Matahari belum menampakkan semburatnya di ufuk. Suasana masih gelap, namun langit mulai mengaba bahwa sahar telah tiba.
Perlahan angin turun dari atas bukit membawa hawa dingin ke pemukiman. Di sana ia berdiri. Di depan sumur, Menjauhkan diri dari kemah mengharapkan kesunyian.
Uqail membasuh wajahnya. Dibiarkannya air dingin menusuk pori-porinya, mengalir perlahan dari dahi, ke mata, hidung, bibir hingga menetes di ujung dagu.
Otaknya mengeja. Indonesia, Mesir, Suriah, Yaman, Malaysia, Jordania, Turki... Afganistan, Pakistan, Lebanon, mereka sudah di posisi masing-masing. Ia akan berangkat dari teluk, mendekat lewat jalur darat, lalu pangkalan utama akan dikepung. Begitu bala bantuan musuh datang, pasukan susulan miliknya akan memenuhi udara, mengepung di belakang mereka.
Ia telan ludahnya yang tak seberapa, tenggorokannya kering. Ditangkupnya kembali air dari bejana. Ia basuh kembali mukanya, tapi ternyata hal itu hanya membawa benak Uqail pergi mengenang wajah seseorang yang ia temui di mimpinya.
Seketika rasa penuh kembali datang membanjirinya. Ia sesap perasaan itu, Ia tahu bahwa ini adalah rasa berani dan yakin yang dikirimkan Tuhannya.
Pagi ini adalah pagi besar, pagi yang akan menjadi sejarah dan batu terakhir yang dilempar ia dan kaumnya ke tank musuh. Pagi yang dengan izin Tuhan, akan menghantarkan ia keluarganya kembali ke rumah.
Sayup-sayup terdengar iqomah dari kamp. "Ashadu anna Muhammadarasulullah...."

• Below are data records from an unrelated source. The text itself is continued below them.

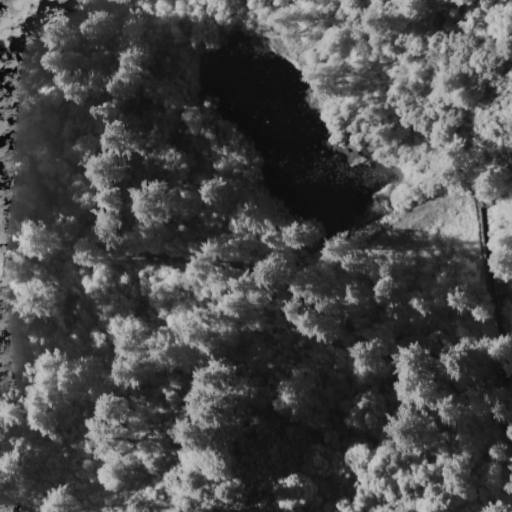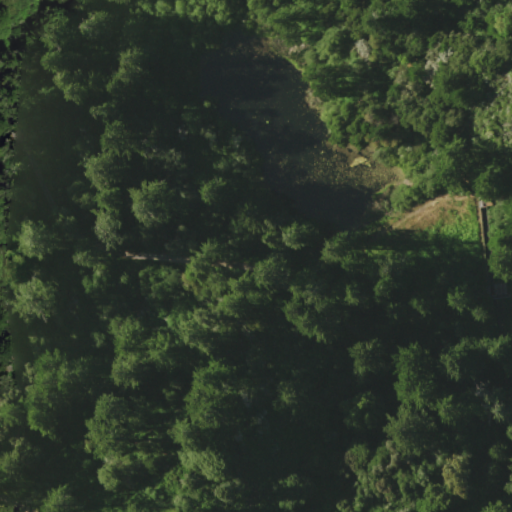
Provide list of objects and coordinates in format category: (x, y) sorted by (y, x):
dam: (390, 216)
road: (82, 242)
building: (498, 287)
road: (23, 501)
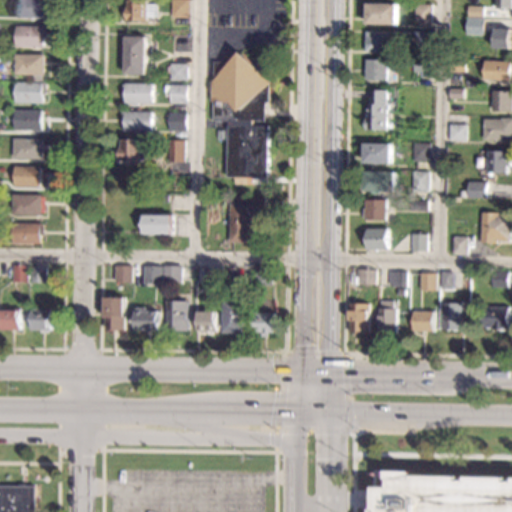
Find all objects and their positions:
road: (230, 3)
building: (503, 3)
building: (503, 3)
building: (29, 8)
building: (29, 8)
building: (179, 8)
building: (179, 8)
building: (138, 10)
building: (139, 10)
building: (475, 10)
building: (475, 11)
building: (381, 13)
building: (382, 13)
building: (422, 13)
building: (422, 13)
parking lot: (243, 21)
building: (1, 25)
building: (475, 25)
building: (475, 26)
road: (246, 33)
building: (29, 35)
building: (29, 35)
building: (502, 38)
building: (503, 38)
building: (422, 39)
building: (423, 40)
building: (379, 41)
building: (379, 41)
building: (135, 54)
building: (415, 54)
building: (135, 55)
building: (28, 63)
road: (289, 63)
building: (28, 64)
building: (421, 65)
building: (422, 65)
building: (457, 66)
building: (376, 69)
building: (376, 69)
building: (497, 70)
building: (498, 70)
building: (177, 71)
building: (178, 71)
building: (27, 92)
building: (28, 92)
building: (458, 92)
building: (138, 93)
building: (138, 93)
building: (177, 93)
building: (179, 93)
building: (502, 100)
building: (502, 100)
building: (378, 110)
building: (377, 111)
building: (242, 113)
building: (244, 116)
building: (27, 119)
building: (27, 120)
building: (138, 120)
building: (137, 121)
building: (177, 121)
building: (178, 121)
road: (195, 128)
building: (498, 128)
building: (498, 129)
road: (441, 130)
building: (458, 131)
building: (458, 132)
building: (27, 148)
building: (27, 148)
building: (133, 149)
building: (133, 150)
building: (175, 150)
building: (176, 150)
building: (422, 151)
building: (378, 152)
building: (378, 152)
building: (421, 152)
building: (499, 160)
building: (500, 161)
building: (27, 176)
building: (27, 176)
building: (421, 180)
building: (380, 181)
building: (381, 181)
building: (420, 181)
road: (300, 186)
road: (333, 186)
building: (477, 189)
building: (478, 189)
building: (170, 198)
building: (240, 199)
building: (27, 204)
building: (28, 204)
building: (418, 204)
road: (63, 206)
building: (374, 209)
building: (376, 209)
building: (245, 216)
building: (244, 218)
building: (157, 224)
building: (158, 224)
building: (496, 227)
building: (496, 227)
building: (26, 232)
building: (29, 233)
building: (378, 238)
building: (379, 238)
building: (420, 242)
building: (420, 242)
building: (460, 245)
building: (461, 245)
road: (78, 256)
road: (256, 257)
road: (343, 261)
building: (19, 273)
building: (19, 273)
building: (123, 273)
building: (123, 273)
building: (173, 273)
building: (37, 274)
building: (38, 274)
building: (153, 274)
building: (172, 274)
building: (153, 275)
building: (212, 275)
building: (212, 275)
building: (262, 275)
building: (264, 275)
building: (361, 276)
building: (368, 276)
building: (399, 279)
building: (403, 279)
building: (501, 279)
building: (447, 280)
building: (448, 280)
building: (501, 280)
building: (429, 281)
building: (430, 281)
building: (401, 292)
building: (114, 313)
building: (115, 313)
building: (176, 315)
building: (178, 315)
building: (235, 316)
building: (236, 316)
building: (452, 316)
building: (452, 316)
building: (360, 317)
building: (388, 317)
building: (388, 317)
building: (496, 317)
building: (497, 317)
building: (360, 318)
building: (10, 319)
building: (41, 319)
building: (41, 319)
building: (10, 320)
building: (147, 320)
building: (148, 320)
building: (424, 320)
building: (424, 320)
building: (207, 321)
building: (207, 321)
building: (263, 323)
building: (265, 323)
road: (99, 354)
road: (344, 364)
road: (256, 370)
traffic signals: (298, 372)
traffic signals: (332, 373)
road: (296, 391)
road: (331, 392)
road: (256, 410)
traffic signals: (295, 410)
traffic signals: (331, 412)
road: (195, 423)
road: (147, 436)
road: (275, 441)
road: (332, 455)
road: (432, 455)
road: (58, 456)
road: (294, 460)
road: (53, 463)
road: (353, 472)
flagpole: (45, 479)
road: (254, 482)
parking lot: (186, 490)
road: (189, 491)
building: (445, 493)
building: (445, 493)
building: (17, 498)
building: (17, 498)
road: (313, 499)
road: (353, 500)
road: (333, 505)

Tiba-tiba runtuhlah tembok pertahannya. Uqail jatuh terduduk, ia biarkan tenaganya diangkat udara, ia biarkan kekuatan yang menarik badannya, ia sungkurkan wajahnya ke tanah. Ia tempelkan dahinya lekat-lekat ke hamparan rumput dan kerikil. Di situ, Uqail menangis sejadi-jadinya.
Ia terisak keras.
Dari dalam hati, ia gumamkan doa kepada Tuhan untuk menyampaikan suaranya kepada seseorang... seseorang yang membuat dadanya bergemuruh penuh keberanian, seseorang yang telah lama ia rindukan.
"1400 tahun sejak kepergianmu... sudah ribuan tahun sejak kau meninggalkan kami, telah banyak yang terjadi..." bisik Uqail ke arah kerikil kecil di bawah wajahnya. "Ingin kuceritakan semua, ingin kuadukan semua, tentang apa saja yang menimpa kami, tentang perjuangan kami, tentang ribuan nyawa saudara kami-saudari kami....

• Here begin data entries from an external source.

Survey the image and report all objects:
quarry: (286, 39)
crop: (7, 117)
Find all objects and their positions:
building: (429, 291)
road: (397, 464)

tentang tanah kami, tanahmu, tanah Ibrahim, tanah Sulaiman..." lanjutnya serak.
"Sungguh, kalau lah kau bisa kembali,
barang satu jam...
satu menit...
satu detik...
kalau lah engkau masih bersama kami..." ia hentikan kalimatnya, ia biarkan doanya menggantung di situ. Dadanya makin berat.
Uqail terdiam. Lama.
Begitu tenang, ia lanjutkan ceritanya ke seseorang yang ia harap, atas izin Tuhannya, tengah mendengarkan. Ia telan rasa sesaknya, "Ini bukti dari syahadah kami, kepada Tuhan kami dan kepadamu... Dengan izin Tuhanku, akan kurebut kembali Al Quds... tunggu aku yaa kekasih Allah,"
Lalu pagi itu, ketika matahari berada di separuh jalan, suara dentuman bergemuruh di langit Al Aqsa.
--
Abu Uqail, seorang pejuang zaman Rasulullah. Ia meninggal di perang Yamamah dengan jari menunjuk ke langit. Di awal perang Yamamah, Abu Uqail sudah mendapatkan 2 luka anak panah dan dibawa ke tenda. Namun ketika Rasulullah memanggil kaum Anshor, ia kembali berdiri dan ikut berperang dalam keadaan sekarat. Akhirnya, setelah berhasil menumbangkan banyak musuh, Abu Uqail meregang nyawa dan kembali ke Rab-nya dengan terhormat.